Besides Roadrunner, there is only one other hybrid machine on the TOP500 — the TSUBAME machine at Tokyo Tech. It’s a Sun Fire Opteron-based cluster sped up by ClearSpeed Advance boards and, because of recent upgrades to the system, holds the No. 24 spot at 67.7 teraflops. At some point, TSUBAME might add some NVIDIA GPUs into the mix. According to Satoshi Matsuoka, the tech lead on the project, they’ve been looking at accelerating some nodes with GeForce 8800 GTS boards as they build toward a petaflop machine in the 2010 timeframe.

NVIDIA expects to have its GPUs on a top system or systems on November’s TOP500 list. At ISC this week, Bull was talking about a system in development that had 200 teraflops of GPU acceleration hooked up with 100 teraflops of x86 servers, although no deployment date was offered.

In Roadrunner, the Cell acceleration represent 97 percent of the raw compute power of the machine. Undoubtedly x86 chips will continue to shrink and grow extra cores, but accelerators will continue to have the edge in energy efficiency until (and if) they are integrated with the CPU. Even if we don’t see a wealth of petaflop machines in the next few years, accelerated hybrid systems, TOP500 or otherwise, should become much more common.

Somewhat surprisingly, Roadrunner is the only top system ever to employ InfiniBand as the interconnect, which up until now have all been proprietary. Overall, InfiniBand is the interconnect growth market in supercomputing, and is used in 49 of the top 100 systems. While Gigabit Ethernet still claims more total systems (285) than InfiniBand (120), GbE’s days are numbered in the TOP500, and 10GbE has yet to make an appearance.

Other fun facts about the top supers:

  • IBM machines represent 48 percent of aggregate performance; HP is second at 22 percent.
  • Except for the TACC machine, the top 5 systems are all at DOE sites.
  • Intel silicon is in 75 percent of all systems.
  • More than half (283) systems are now quad-core, and 90 percent of them are Intel.
  • The TACC Ranger represents the first time Sun managed a top 10 placement.
  • Total aggregate performance is 11.7 petaflops; a year ago it was 4.9 petaflops.
  • The bottom 300 systems from November dropped off, representing the largest turnover in the TOP500’s history.

This is the first list that includes a power consumption metric for many of the systems. The number represents how much power the computer draws while running Linpack, which supposedly is fairly representative of a system under a typical HPC application workload.
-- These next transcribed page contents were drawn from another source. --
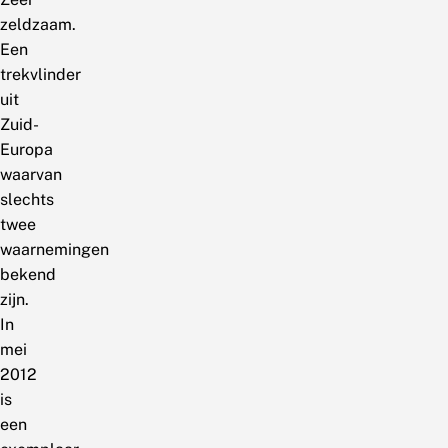
zeldzaam.
Een
trekvlinder
uit
Zuid-
Europa
waarvan
slechts
twee
waarnemingen
bekend
zijn.
In
mei
2012
is
een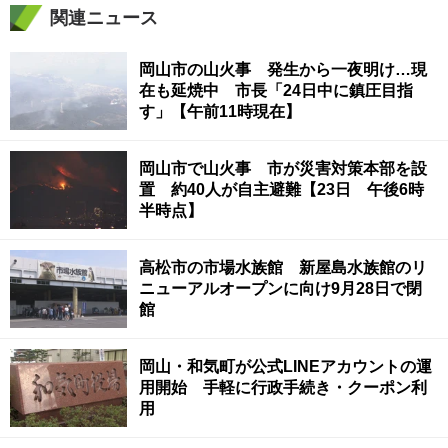
関連ニュース
岡山市の山火事 発生から一夜明け…現
在も延焼中 市長「24日中に鎮圧目指
す」【午前11時現在】
岡山市で山火事 市が災害対策本部を設
置 約40人が自主避難【23日 午後6時
半時点】
高松市の市場水族館 新屋島水族館のリ
ニューアルオープンに向け9月28日で閉
館
岡山・和気町が公式LINEアカウントの運
用開始 手軽に行政手続き・クーポン利
用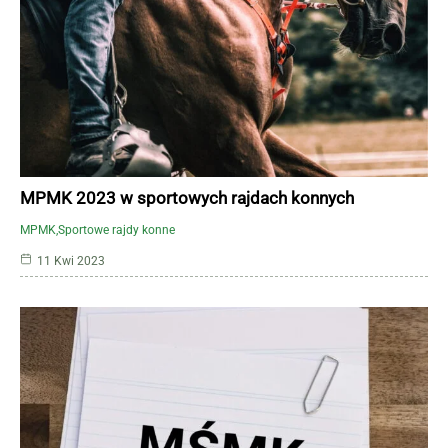
MPMK 2023 w sportowych rajdach konnych
MPMK
Sportowe rajdy konne
11 Kwi 2023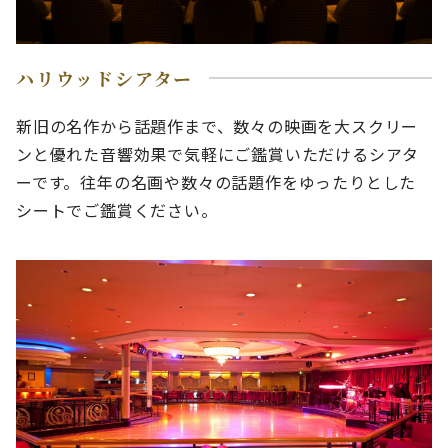
ハリウッドシアター
新旧の名作から話題作まで、数々の映画を大スクリー
ンと優れた音響効果で気軽にご鑑賞いただけるシアタ
ーです。往年の名画や数々の話題作をゆったりとした
シートでご鑑賞ください。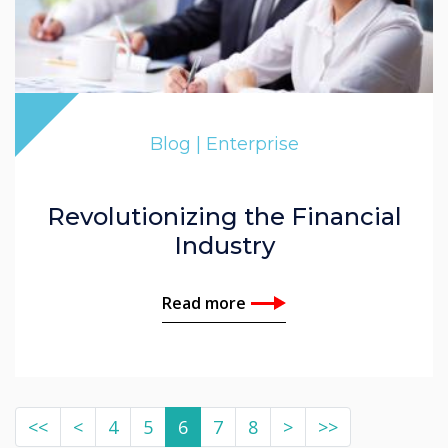
Blog | Enterprise
Revolutionizing the Financial
Industry
Read more
<<
<
4
5
6
7
8
>
>>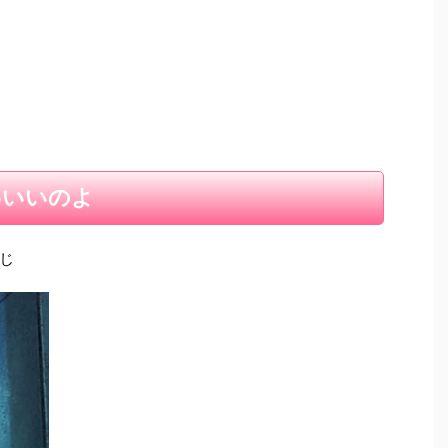
わいいのよ
じ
It doesn’t take into account external cooling, disks or other environment-related power draws. The idea is to offer a metric that should be reproducible if the machine were relocated. A nice addition.

Using current projections, the first exaflop system is expected in 2019, and a zettaflop system in 2030. But by that time (if you believe Ray Kurzweil), mind uploading will be all the rage, so programming the zettaflop supers should be a snap.